Exercise instructions: Copy the lines below word for word, from the line containing "anfangs noch kalten" through the line containing "kann. Alle zwei", both included.

---- Available records

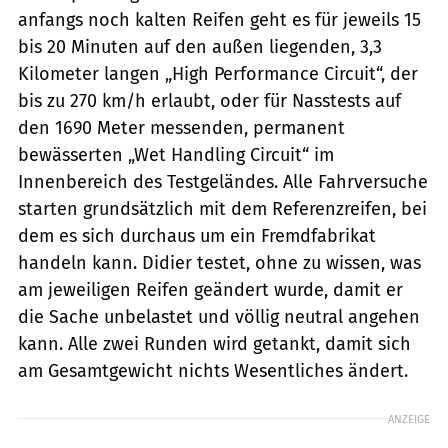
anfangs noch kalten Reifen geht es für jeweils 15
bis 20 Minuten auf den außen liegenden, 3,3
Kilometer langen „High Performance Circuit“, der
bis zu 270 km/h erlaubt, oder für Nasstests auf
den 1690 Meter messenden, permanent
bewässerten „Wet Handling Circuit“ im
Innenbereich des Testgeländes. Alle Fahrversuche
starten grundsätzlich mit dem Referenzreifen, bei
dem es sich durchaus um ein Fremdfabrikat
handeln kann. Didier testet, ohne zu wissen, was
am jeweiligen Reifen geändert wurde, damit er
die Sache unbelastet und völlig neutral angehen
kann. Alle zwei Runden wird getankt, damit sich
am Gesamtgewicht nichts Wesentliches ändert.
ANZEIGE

--------
---- Available records

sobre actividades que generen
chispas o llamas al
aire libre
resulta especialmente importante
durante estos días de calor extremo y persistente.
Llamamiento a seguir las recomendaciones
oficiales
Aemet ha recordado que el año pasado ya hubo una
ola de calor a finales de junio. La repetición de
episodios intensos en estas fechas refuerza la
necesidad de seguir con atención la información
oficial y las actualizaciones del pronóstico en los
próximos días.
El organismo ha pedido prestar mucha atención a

--------

Answer to the problem:
anfangs noch kalten Reifen geht es für jeweils 15
bis 20 Minuten auf den außen liegenden, 3,3
Kilometer langen „High Performance Circuit“, der
bis zu 270 km/h erlaubt, oder für Nasstests auf
den 1690 Meter messenden, permanent
bewässerten „Wet Handling Circuit“ im
Innenbereich des Testgeländes. Alle Fahrversuche
starten grundsätzlich mit dem Referenzreifen, bei
dem es sich durchaus um ein Fremdfabrikat
handeln kann. Didier testet, ohne zu wissen, was
am jeweiligen Reifen geändert wurde, damit er
die Sache unbelastet und völlig neutral angehen
kann. Alle zwei Runden wird getankt, damit sich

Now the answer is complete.